Thunder Bay

Chief fears students could lose year after school fire

Nearly 400 children in Sandy Lake First Nation can't go to class after a fire at their elementary school.

Fire officials assess damage to Sandy Lake First Nation school

Nearly 400 children in Sandy Lake First Nation can't go to class after a fire at their elementary school. Sunday's fire caused extensive damage to the electrical and heating systems at Thomas Fiddler Memorial School, which serves students from Kindergarten to Grade 6. Chief Adam Fiddler said it's not clear yet if — or when — any part of the building can be used again.
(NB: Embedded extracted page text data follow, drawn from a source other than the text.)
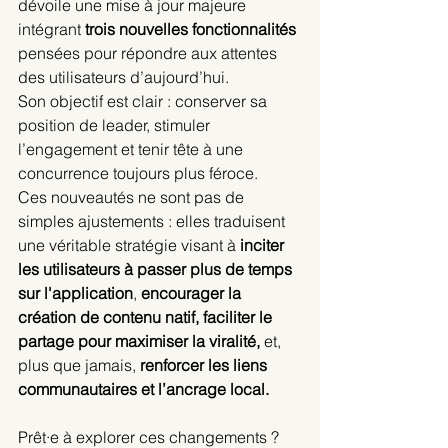
dévoile une mise à jour majeure 
intégrant 
trois nouvelles fonctionnalités
pensées pour répondre aux attentes 
des utilisateurs d’aujourd’hui.
Son objectif est clair : conserver sa 
position de leader, stimuler 
l’engagement et tenir tête à une 
concurrence toujours plus féroce. 
Ces nouveautés ne sont pas de 
simples ajustements : elles traduisent 
une véritable stratégie visant à
 inciter 
les utilisateurs à passer plus de temps 
sur l'application
, 
encourager la 
création de contenu natif, faciliter le 
partage pour maximiser la viralité,
 et, 
plus que jamais,
 renforcer les liens 
communautaires et l’ancrage local.
Prêt·e à explorer ces changements ? 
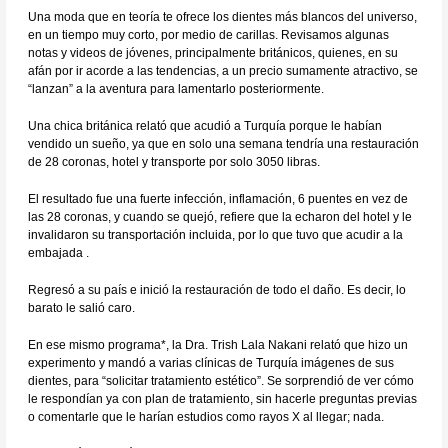
Una moda que en teoría te ofrece los dientes más blancos del universo,
en un tiempo muy corto, por medio de carillas. Revisamos algunas
notas y videos de jóvenes, principalmente británicos, quienes, en su
afán por ir acorde a las tendencias, a un precio sumamente atractivo, se
“lanzan” a la aventura para lamentarlo posteriormente.
Una chica británica relató que acudió a Turquía porque le habían
vendido un sueño, ya que en solo una semana tendría una restauración
de 28 coronas, hotel y transporte por solo 3050 libras.
El resultado fue una fuerte infección, inflamación, 6 puentes en vez de
las 28 coronas, y cuando se quejó, refiere que la echaron del hotel y le
invalidaron su transportación incluida, por lo que tuvo que acudir a la
embajada .
Regresó a su país e inició la restauración de todo el daño. Es decir, lo
barato le salió caro.
En ese mismo programa*, la Dra. Trish Lala Nakani relató que hizo un
experimento y mandó a varias clínicas de Turquía imágenes de sus
dientes, para “solicitar tratamiento estético”. Se sorprendió de ver cómo
le respondían ya con plan de tratamiento, sin hacerle preguntas previas
o comentarle que le harían estudios como rayos X al llegar; nada.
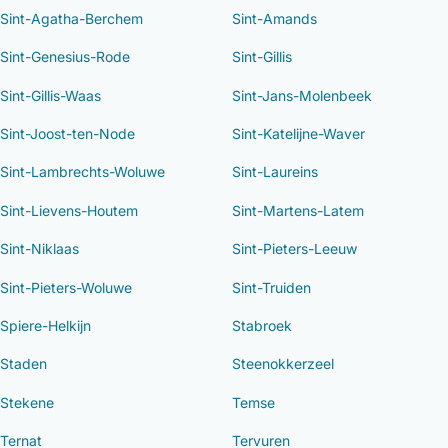
Sint-Agatha-Berchem
Sint-Amands
Sint-Genesius-Rode
Sint-Gillis
Sint-Gillis-Waas
Sint-Jans-Molenbeek
Sint-Joost-ten-Node
Sint-Katelijne-Waver
Sint-Lambrechts-Woluwe
Sint-Laureins
Sint-Lievens-Houtem
Sint-Martens-Latem
Sint-Niklaas
Sint-Pieters-Leeuw
Sint-Pieters-Woluwe
Sint-Truiden
Spiere-Helkijn
Stabroek
Staden
Steenokkerzeel
Stekene
Temse
Ternat
Tervuren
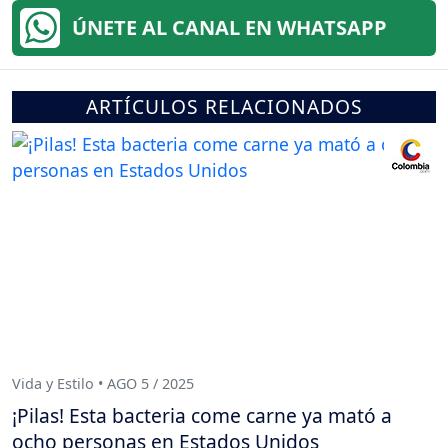
ÚNETE AL CANAL EN WHATSAPP
ARTÍCULOS RELACIONADOS
Vida y Estilo • AGO 5 / 2025
¡Pilas! Esta bacteria come carne ya mató a
ocho personas en Estados Unidos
"If it looks like it's going to be some time," Fiddler said. "If it looks like we've lost the building for the rest of the school year, we'll have to look at other options. But, at this point, we don't have any other buildings that would be adequate."

He noted the fire burned through the furnace room and the electrical system, and said he thought there may be structural damage. The building has been sealed off as investigators — including the Ontario Fire Marshal’s office — look into the cause of the blaze.

High school overcrowded

When the fire broke out, many of the school’s students were away from the community at a hockey tournament. When they came home to a destroyed school, the news was "very upsetting," Fiddler said.

The community's high school can't accommodate the younger students because it's already overcrowded, he added. With no other building available, the school year could be put in jeopardy. The First Nation is looking at rebuilding the school and has already contacted Aboriginal Affairs.

Greg Rickford, the MP for Kenora and junior Minister of Aboriginal Affairs, said he's ready to help make sure children in Sandy Lake can go to school — even though he said it's not clear yet whether any part of the school building can be salvaged.

"We're going to work co-operatively and take direction from the education authority and the chief and council to look at what — if any — options on the short term can be put in place to ensure the kids’ school semester is as uninterrupted as possible," Rickford said.

The Nishnawbe-Aski Police said the fire broke out Sunday afternoon in an area around a storage and supply room. They said they were notified about the school fire through an anonymous report.

The community's volunteer fire service is being credited with getting the fire out and keeping it from spreading through the whole school.